■ **Your goal**
An exact reproduction of the records is required, with all images left out.

■ **Supplied information**
%%
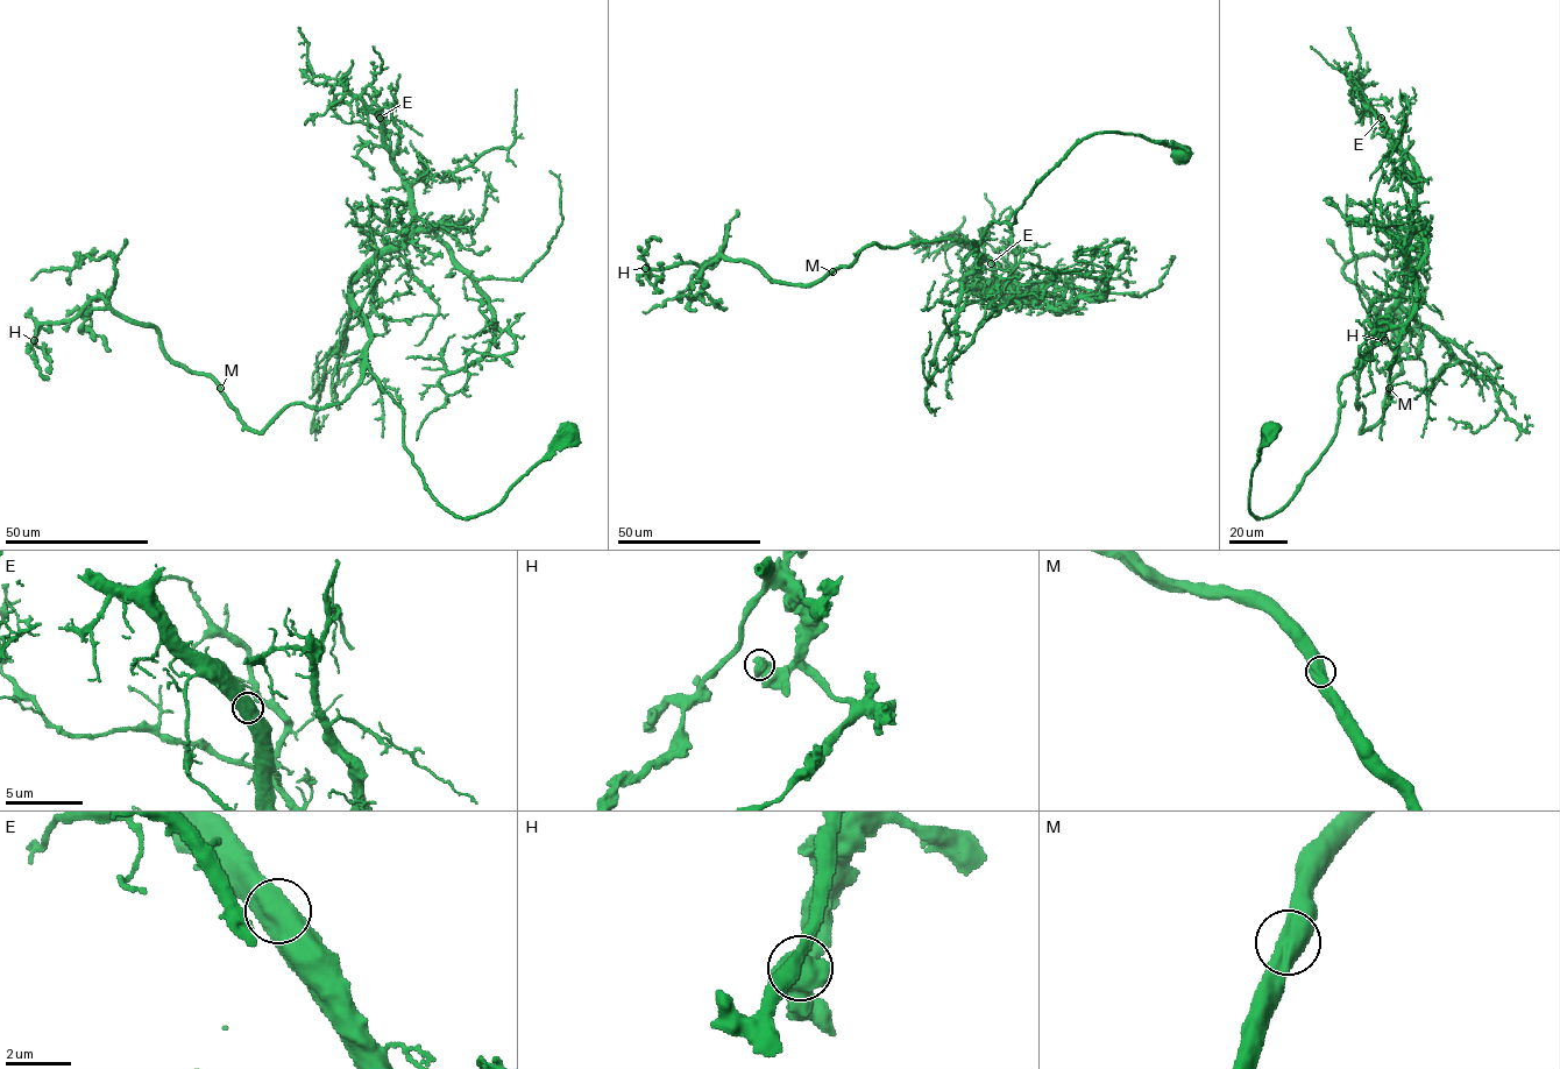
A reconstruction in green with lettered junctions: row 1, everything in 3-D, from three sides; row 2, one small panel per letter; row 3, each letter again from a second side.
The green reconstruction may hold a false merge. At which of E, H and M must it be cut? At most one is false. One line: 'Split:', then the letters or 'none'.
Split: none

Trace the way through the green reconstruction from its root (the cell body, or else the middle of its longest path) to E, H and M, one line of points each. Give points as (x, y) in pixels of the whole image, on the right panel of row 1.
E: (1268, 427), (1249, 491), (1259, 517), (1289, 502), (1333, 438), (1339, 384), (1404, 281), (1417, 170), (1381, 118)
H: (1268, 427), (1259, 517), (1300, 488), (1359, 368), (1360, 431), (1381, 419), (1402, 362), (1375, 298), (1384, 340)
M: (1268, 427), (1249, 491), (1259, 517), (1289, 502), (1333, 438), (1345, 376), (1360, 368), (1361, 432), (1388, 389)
%%
■ **Exercise solution**
A reconstruction in green with lettered junctions: row 1, everything in 3-D, from three sides; row 2, one small panel per letter; row 3, each letter again from a second side.
The green reconstruction may hold a false merge. At which of E, H and M must it be cut? At most one is false. One line: 'Split:', then the letters or 'none'.
Split: none

Trace the way through the green reconstruction from its root (the cell body, or else the middle of its longest path) to E, H and M, one line of points each. Give points as (x, y) in pixels of the whole image, on the right panel of row 1.
E: (1268, 427), (1249, 491), (1259, 517), (1289, 502), (1333, 438), (1339, 384), (1404, 281), (1417, 170), (1381, 118)
H: (1268, 427), (1259, 517), (1300, 488), (1359, 368), (1360, 431), (1381, 419), (1402, 362), (1375, 298), (1384, 340)
M: (1268, 427), (1249, 491), (1259, 517), (1289, 502), (1333, 438), (1345, 376), (1360, 368), (1361, 432), (1388, 389)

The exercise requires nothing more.